I strongly believe that a designer’s mission is not just dressing people, the clothes should also reflect an artistic perspective and the creator’s cultural background. In my opinion Hussein Chalayan represents these factors in his collections perfectly. On the completion of his graduation collection a new era began for Chalayan.
Despite the fact that he was so productive in those years he had a hard time financing his collections and research. It can be observed that in his collections between 94-97, he had faced an antagonism between being a market designer who could easily finance his work with prêt-a-porter collections and becoming a real artist, who worked independently of the strings of the industry. I strongly believe that he choose to be a real artist.During these years he had the chance to work with one of the most innovative and creative people in the world: Björk. In 1995 Chalayan designed the jacket that she wore on her iconic cover of her album “Post”. The special thing about the jacket was that when you fold it was shaped just like an envelope, which, completed with red and blue striped borders and string it tied into the letter format. After the success of the album cover Björk modelled for him during London Fashion Week.
|"Post" album cover.|
|The Table Skirt from the A/W "After Words", 2000.|
In 2000 Chalayan finally created his signature collection called “After Words”. In this collection you can see how he merged different disciplines in one context. Chalayan touched on all the important issues of complex design work such as: method, tools, materials, need, use and aesthetics. The function of the dresses, were more striking than the design. In today’s polluted, problematic modern world this is essential.

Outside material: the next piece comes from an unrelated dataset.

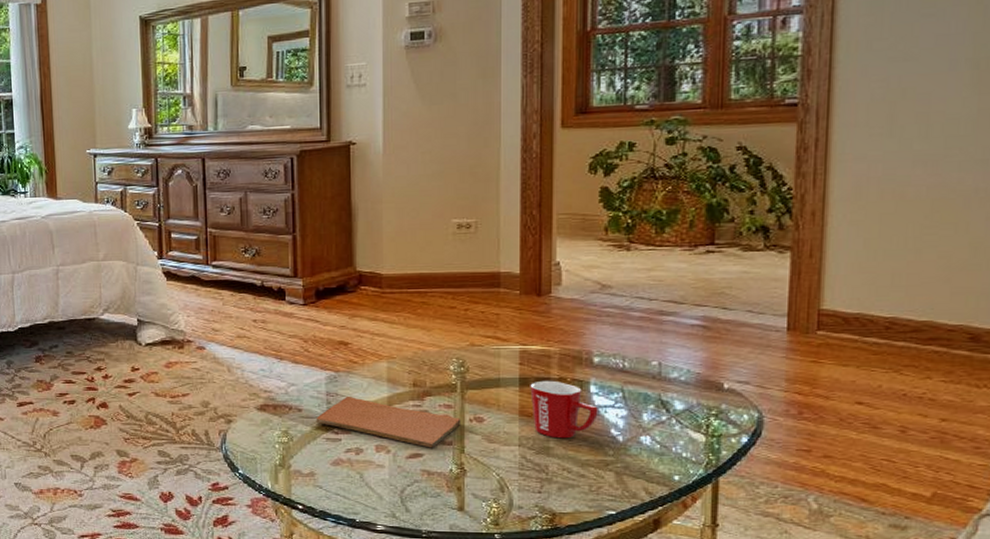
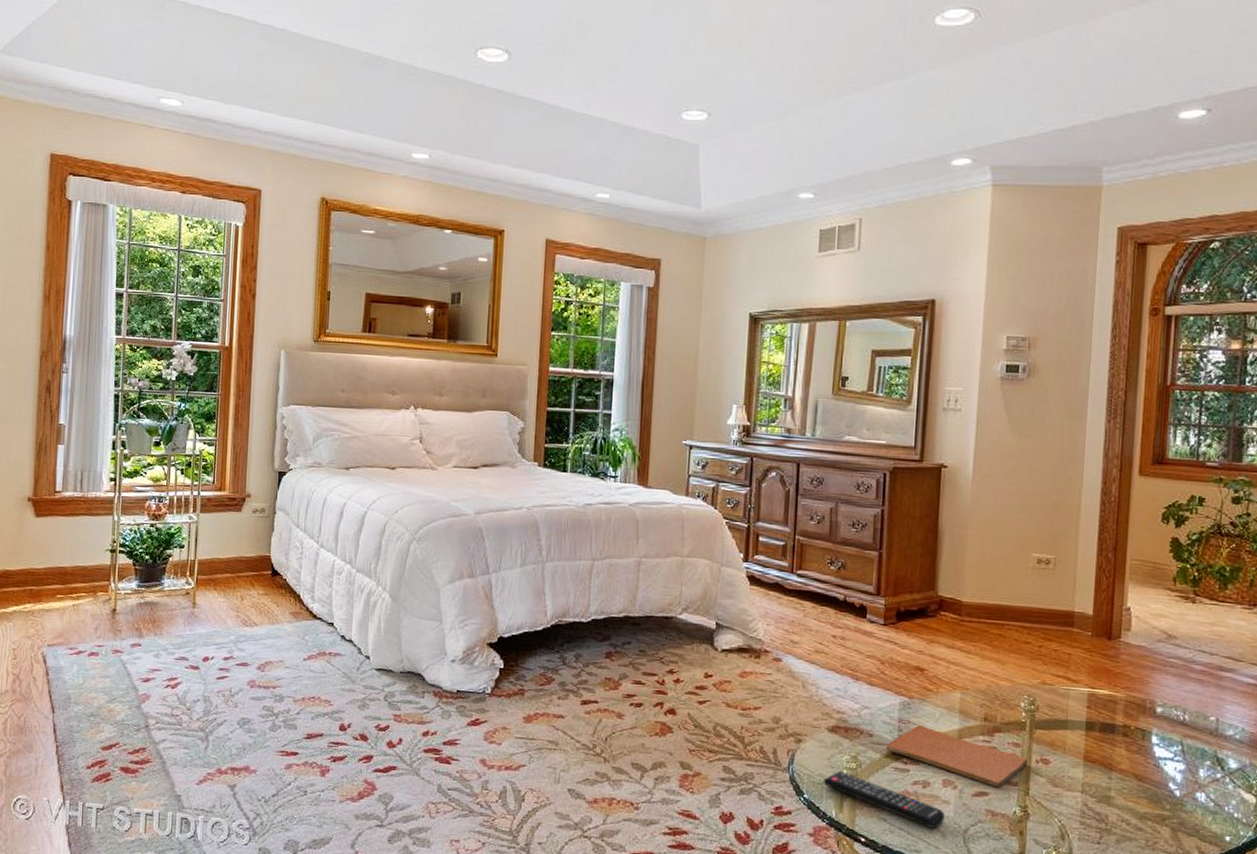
remote control: none [256,445,380,491] -> present [823,770,945,829]
mug: present [530,380,598,439] -> none [1095,726,1158,789]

Function must overcome beauty and aesthetics because appearance will not answer any of our global problems - function will. Chalayan reflected this point of view perfectly in his futuristic collections.
|The Airplane dress from S/S "Before Minus Now", 2000.|
In his spring/summer collection in 2000, named “Before Minus Now”, he took his skills to the extreme. The “Airplane Dress” from this collection was a modern masterpiece for our time. The dress was made with the same material used in aircraft construction and changed shape with the help of a remote control.
|Function of a piece from S/S "The Readings", 2008.|
His predilection for reducing fashion to abstract notions of place and identity that all but disregard the body, is what fashion must head towards today. “I’ve always thought of him as an artist who has chosen fashion as a career when he could have gone in other directions.” said Greg Hilty, the curatorial director of the Lisson Gallery, and I strongly agree with him.
I like to consider Chalayan as a futuristic sculptor who uses clothes for his installations. He demonstrated an inter-disciplinary mindset, often using different tools. While he has certainly employed a conceptual approach to fashion design, he himself has always insisted that this is not fundamental to the understanding of his clothes.
He says that it is part of his creative process, a method that keeps him interested in fashion design. For Chalayan, fashion is an applied art in as much as it represents the employment of an artistic sensibility to create functional objects: function over beauty.